A Secretaria de Administração Penitenciária do Distrito Federal (Seap) enviou ao ministro do Supremo Tribunal Federal, Alexandre de Moraes, um relatório detalhado sobre as falhas no monitoramento do ex-presidente Jair Bolsonaro, que cumpre prisão domiciliar. O documento, no entanto, levanta mais questões do que respostas, revelando falhas que colocam em xeque a credibilidade do sistema penal em lidar com figuras de alto escalão.
A investigação de Moraes foi motivada por um incidente ocorrido em 12 de setembro, um dia após Bolsonaro ser condenado a 27 anos de prisão. O ministro solicitou informações sobre a entrada e saída de veículos na residência do ex-presidente, no Condomínio Solar de Brasília. O relatório da Seap confirmou as falhas, admitindo que os agentes não identificaram nominalmente os indivíduos que saíram da residência em um Jeep Compass, referindo-se a eles apenas como “pessoas”.
A situação se repetiu na vistoria das 16h22. O veículo saiu novamente, sem que os seguranças fossem identificados e, de forma ainda mais alarmante, não foram feitas imagens da inspeção. A Seap, em sua defesa, alegou que as falhas não comprometeram a vistoria. “A ausência de identificação nominal nos eventos mencionados não comprometeu o objetivo principal da vistoria veicular, havendo apenas a não indicação dos passageiros e do condutor, os quais foram devidamente informados no relatório ora apresentado. Salienta-se que os membros da equipe de monitoramento informaram os motivos do erro material do relatório”, disse o órgão ao STF.

Problemas a resolver →
1. Segundo o texto sobre o monitoramento de Bolsonaro, em que veículo saíram da residência os indivíduos que os agentes não identificaram nominalmente?
2. Traduza para o inglês esta frase do texto sobre o monitoramento de Bolsonaro: "O ministro solicitou informações sobre a entrada e saída de veículos na residência do ex-presidente, no Condomínio Solar de Brasília."
3. Prossiga a redação do texto sobre as falhas no monitoramento de Bolsonaro a partir da última frase apresentada.

[Fontes de documentos em texto simples]
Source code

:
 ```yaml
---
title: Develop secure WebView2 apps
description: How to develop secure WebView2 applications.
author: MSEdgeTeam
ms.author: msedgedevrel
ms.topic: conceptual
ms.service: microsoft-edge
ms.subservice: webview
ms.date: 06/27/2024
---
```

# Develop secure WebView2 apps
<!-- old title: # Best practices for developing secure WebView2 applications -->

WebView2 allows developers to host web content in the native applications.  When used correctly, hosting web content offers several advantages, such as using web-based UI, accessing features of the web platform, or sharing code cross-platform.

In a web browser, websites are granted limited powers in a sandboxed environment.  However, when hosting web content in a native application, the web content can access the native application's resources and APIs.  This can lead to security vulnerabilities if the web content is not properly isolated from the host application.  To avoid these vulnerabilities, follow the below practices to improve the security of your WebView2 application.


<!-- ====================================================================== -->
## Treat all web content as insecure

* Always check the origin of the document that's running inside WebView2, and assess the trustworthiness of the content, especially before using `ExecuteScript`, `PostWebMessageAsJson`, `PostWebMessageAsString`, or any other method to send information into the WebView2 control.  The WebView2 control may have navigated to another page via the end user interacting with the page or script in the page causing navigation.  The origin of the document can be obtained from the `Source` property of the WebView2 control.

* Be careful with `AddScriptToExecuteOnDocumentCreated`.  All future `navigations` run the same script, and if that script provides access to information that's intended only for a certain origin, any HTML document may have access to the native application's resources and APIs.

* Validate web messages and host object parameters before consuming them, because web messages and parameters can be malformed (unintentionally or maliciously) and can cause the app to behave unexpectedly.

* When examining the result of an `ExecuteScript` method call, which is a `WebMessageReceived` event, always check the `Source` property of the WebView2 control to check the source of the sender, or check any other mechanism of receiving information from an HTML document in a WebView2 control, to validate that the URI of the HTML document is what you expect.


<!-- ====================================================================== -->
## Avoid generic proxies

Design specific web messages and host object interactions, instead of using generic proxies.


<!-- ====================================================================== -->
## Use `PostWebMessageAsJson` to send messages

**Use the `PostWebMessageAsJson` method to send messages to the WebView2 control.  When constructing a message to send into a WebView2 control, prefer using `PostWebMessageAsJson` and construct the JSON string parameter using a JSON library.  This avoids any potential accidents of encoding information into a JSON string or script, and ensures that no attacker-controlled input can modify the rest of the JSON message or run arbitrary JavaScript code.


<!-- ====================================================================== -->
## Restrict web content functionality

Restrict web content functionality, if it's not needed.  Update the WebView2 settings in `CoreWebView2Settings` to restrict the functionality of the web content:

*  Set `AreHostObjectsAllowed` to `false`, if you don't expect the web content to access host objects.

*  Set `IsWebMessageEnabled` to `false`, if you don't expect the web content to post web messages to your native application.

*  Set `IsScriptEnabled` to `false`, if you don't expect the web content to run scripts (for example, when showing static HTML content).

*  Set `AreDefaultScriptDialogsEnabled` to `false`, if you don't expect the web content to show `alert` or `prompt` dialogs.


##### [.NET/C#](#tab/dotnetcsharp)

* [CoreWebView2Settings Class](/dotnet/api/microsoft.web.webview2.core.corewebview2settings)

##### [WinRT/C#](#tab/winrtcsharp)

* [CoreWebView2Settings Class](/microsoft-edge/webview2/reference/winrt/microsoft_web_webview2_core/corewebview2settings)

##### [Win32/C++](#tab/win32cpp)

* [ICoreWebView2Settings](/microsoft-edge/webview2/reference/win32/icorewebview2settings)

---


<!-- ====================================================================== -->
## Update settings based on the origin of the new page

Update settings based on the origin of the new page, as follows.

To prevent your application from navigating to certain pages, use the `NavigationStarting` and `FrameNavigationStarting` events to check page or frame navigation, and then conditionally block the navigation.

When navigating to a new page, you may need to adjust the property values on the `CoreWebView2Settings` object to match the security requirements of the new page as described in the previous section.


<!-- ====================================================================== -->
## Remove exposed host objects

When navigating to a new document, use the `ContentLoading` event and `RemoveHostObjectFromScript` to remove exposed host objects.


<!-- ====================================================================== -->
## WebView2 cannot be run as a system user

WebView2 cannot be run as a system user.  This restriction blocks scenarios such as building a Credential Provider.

Respostas dos exercícios →
1. Em um Jeep Compass.

2. The justice requested information about vehicles entering and leaving the former president's residence, in the Solar de Brasília condominium.

3.
Essa justificativa, no entanto, é frágil. A falta de nomes e a ausência de registros fotográficos não são meros “erros materiais”, mas sim falhas graves que expõem um sistema de monitoramento falho. Em um caso de prisão domiciliar de um ex-chefe de Estado, a vigilância minuciosa e a documentação precisa são fundamentais para a transparência e a segurança.
A prisão domiciliar de Bolsonaro, determinada desde 4 de agosto no contexto do inquérito que investiga a atuação do deputado Eduardo Bolsonaro, deveria ser um exemplo de como o sistema judiciário lida com a elite política. No entanto, as revelações do relatório indicam que as regras podem ser flexibilizadas quando se trata de indivíduos com influência, levantando dúvidas sobre a capacidade da Justiça brasileira de impor o rigor da lei a todos, sem distinção.